Massachusetts’ 3-Year Energy Plan Prioritizes Energy Efficiency

CodeWatcher Massachusetts energy plan

Massachusetts’ energy plan, broad in scope, aims for greenhouse gas emission reductions, and addresses energy storage and strategic electrification among other advances.

Massachusetts is working on a three-year energy plan, which stipulates, as Samantha Caputo of Northeast Energy Efficiency Partnerships (NEEP) reports, that the utilities are “obligated to acquire all available energy efficiency and demand reduction resources that are cost-effective or less expensive than supply,” per the state’s Green Communities Act (GCA).

In the Energy Efficiency Advisory Council’s (EEAC) response to the draft plan, the Council stipulates that energy efficiency investments planned under the GCA should reflect the Commonwealth’s long-term greenhouse gas (GHG) reduction requirement of 80% GHG reduction from 1990 levels by 2050, as established in the state’s Global Warming Solutions Act (GWSA) of 2008. To do this, the 3-year plan will have to prioritize cost-effective energy efficiency and demand reduction resources that lead to greater lifetime emissions reductions.

Also, the recently passed Act to Advance Clean Energy has provisions that will impact the 3-year planning process by adding energy storage, active demand management technologies, and strategic electrification as eligible under energy efficiency programs.
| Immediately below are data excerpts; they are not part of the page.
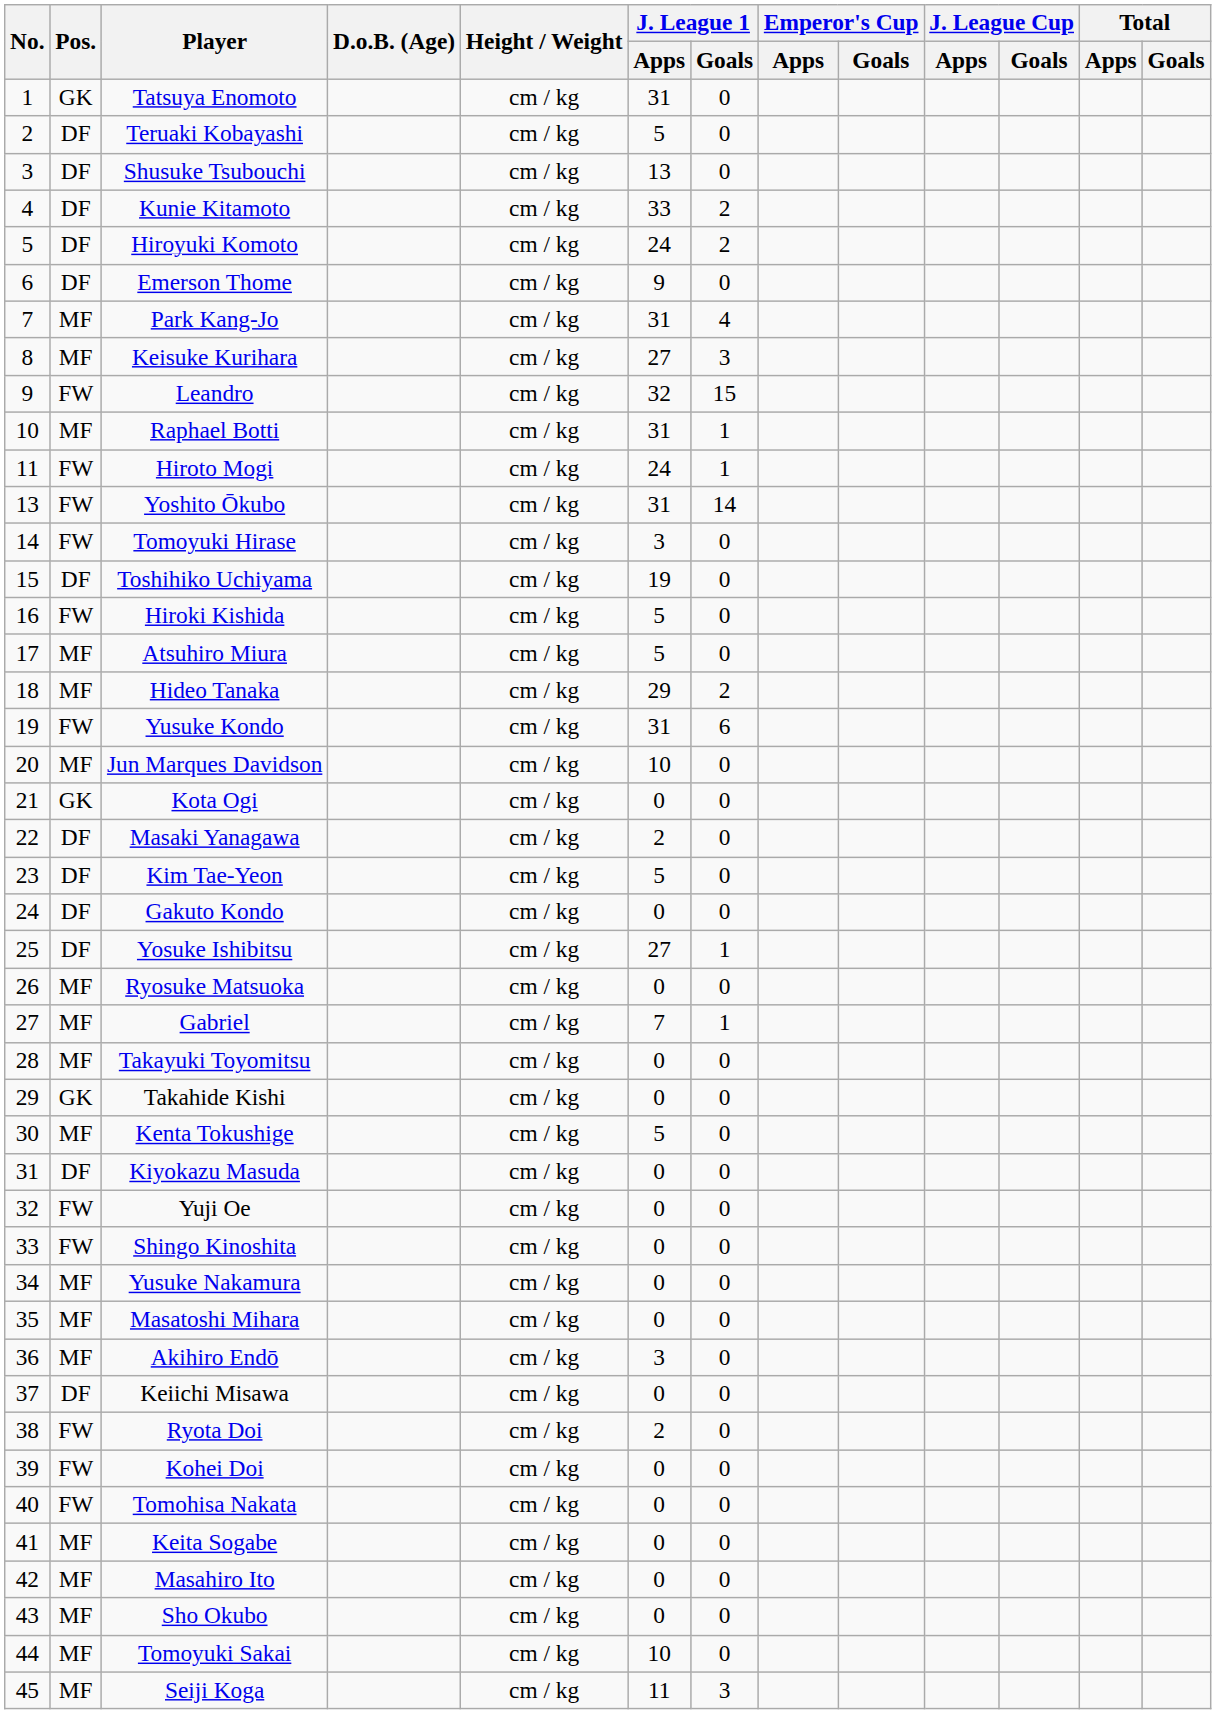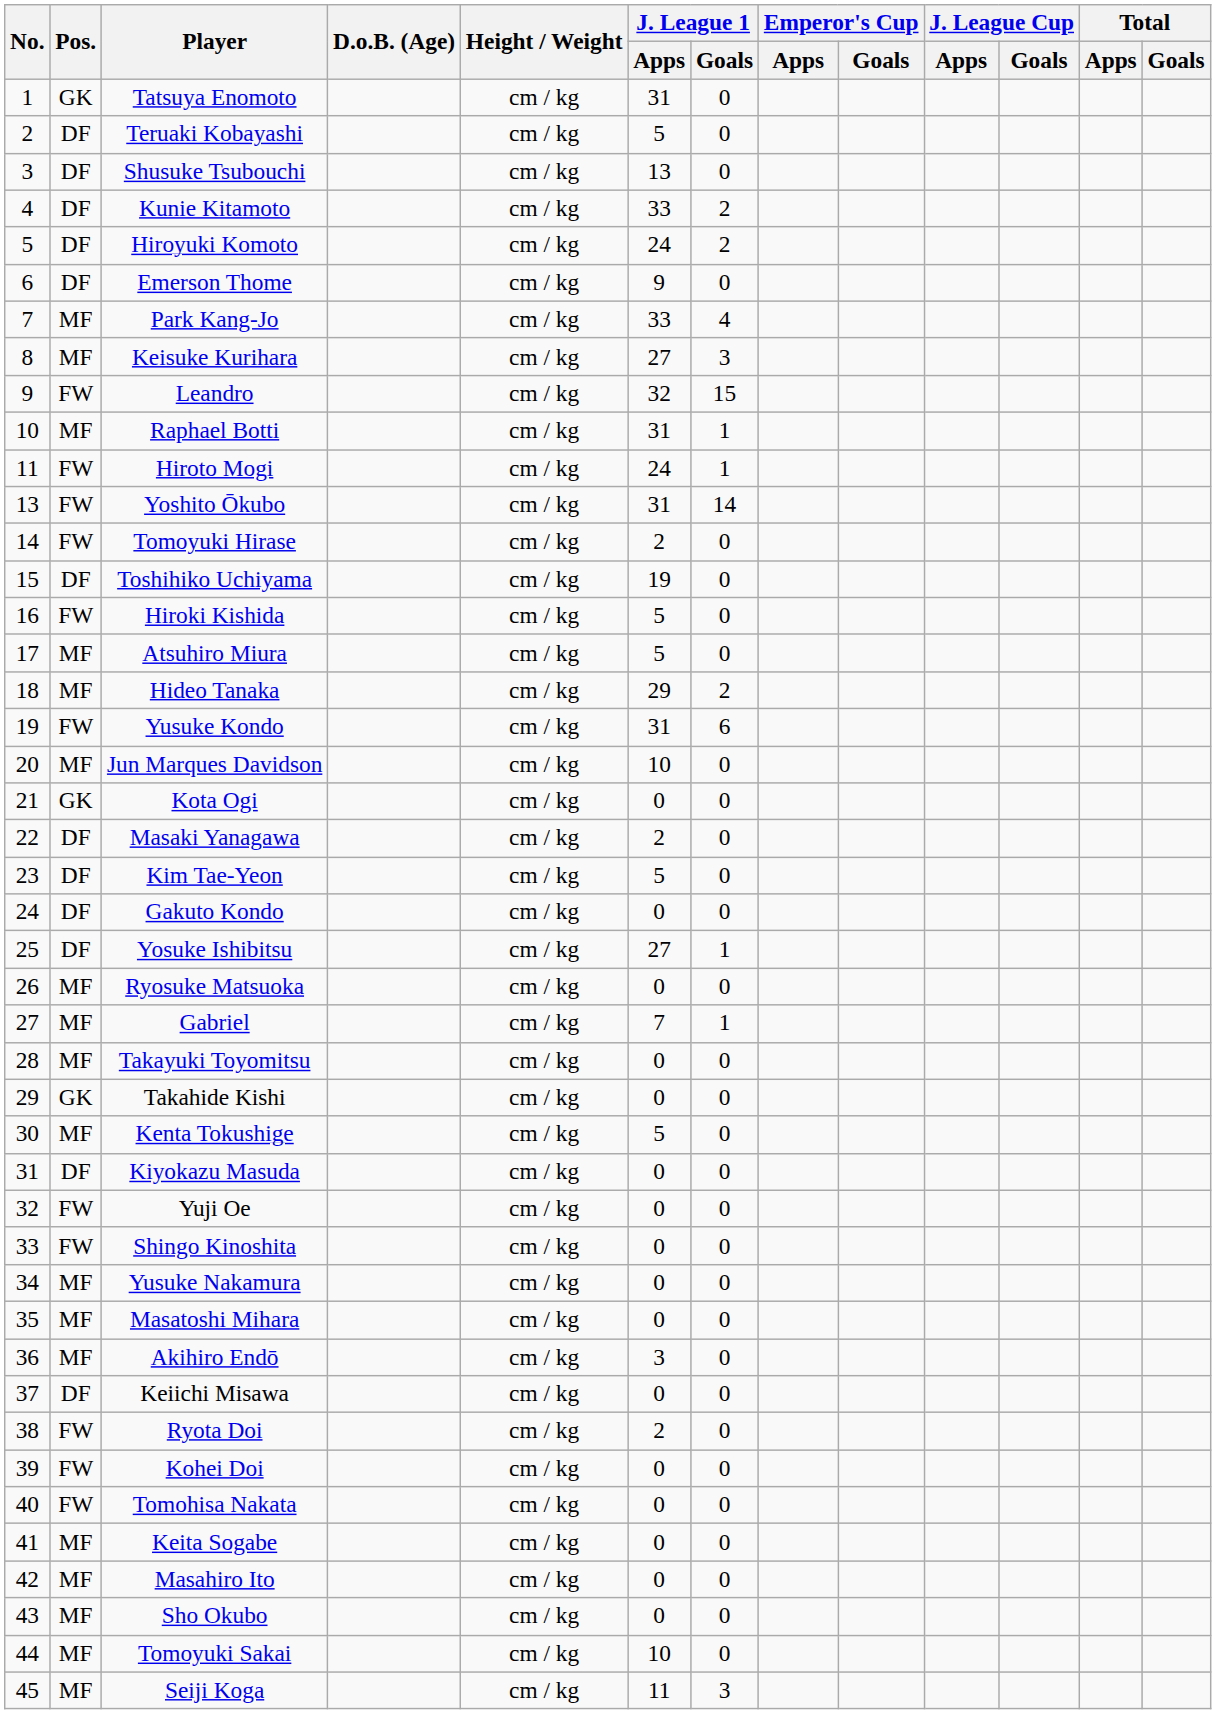Park Kang-Jo | J. League 1 / Apps: 31 -> 33
Tomoyuki Hirase | J. League 1 / Apps: 3 -> 2
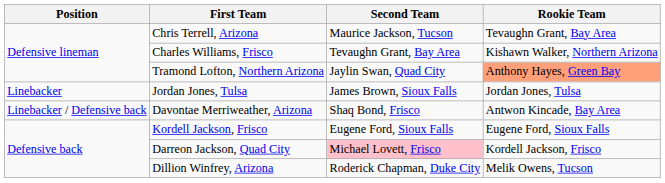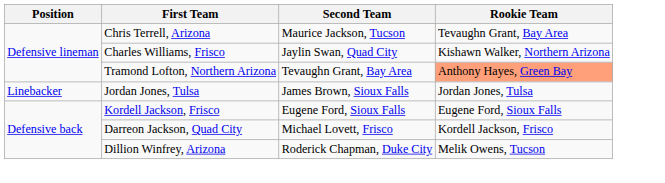Charles Williams, Frisco | Second Team: Tevaughn Grant, Bay Area -> Jaylin Swan, Quad City
Tramond Lofton, Northern Arizona | Second Team: Jaylin Swan, Quad City -> Tevaughn Grant, Bay Area
- row: Linebacker / Defensive back | Davontae Merriweather, Arizona | Shaq Bond, Frisco | Antwon Kincade, Bay Area
Darreon Jackson, Quad City | Second Team: pink background -> no background
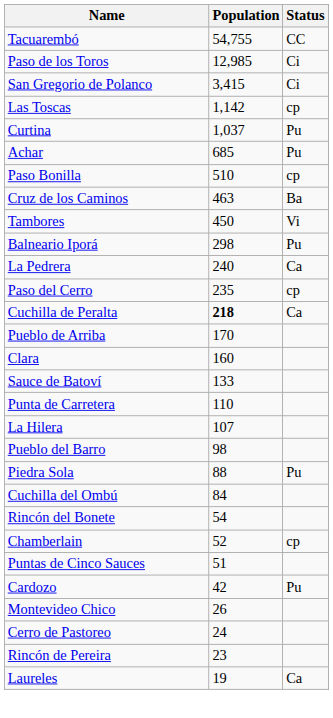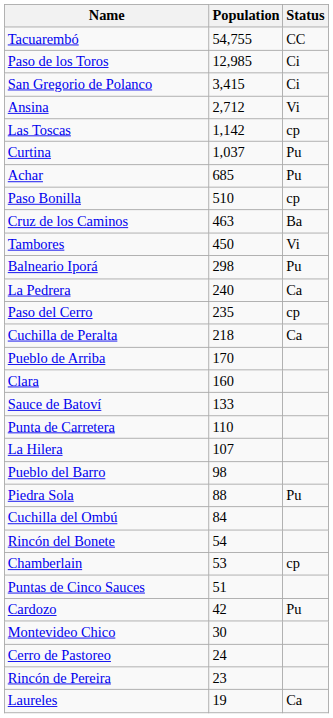+ row: Ansina | 2,712 | Vi
Cuchilla de Peralta | Population: bold -> normal
Chamberlain | Population: 52 -> 53
Montevideo Chico | Population: 26 -> 30
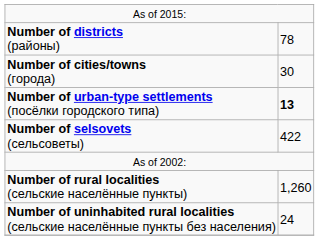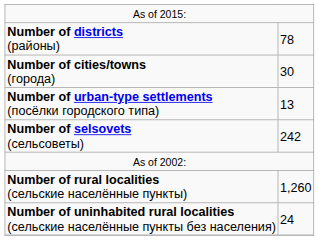Number of urban-type settlements (посёлки городского типа) | column 2: bold -> normal
Number of selsovets (сельсоветы) | column 2: 422 -> 242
The Act also adds programs that result in customers switching to renewable energy sources or other clean energy technologies to the energy efficiency plans.

In addition, cost-effectiveness screening is broadened to ensure that programs “obtain energy savings and other benefits with value greater than the costs of the program,” rather than energy savings and system benefits. It also requires that energy efficiency program cost-effectiveness testing be aggregated/screened by sector rather than by measure. By adding the “other benefits” language to the provisions for cost-effectiveness, Massachusetts has the opportunity to include non-energy impacts such as carbon reduction, economic development, and other benefits relevant to public policy goals. It gives the state flexibility when setting their goals and/or obtaining stakeholder buy-in, and it’s an approach other states might want to emulate.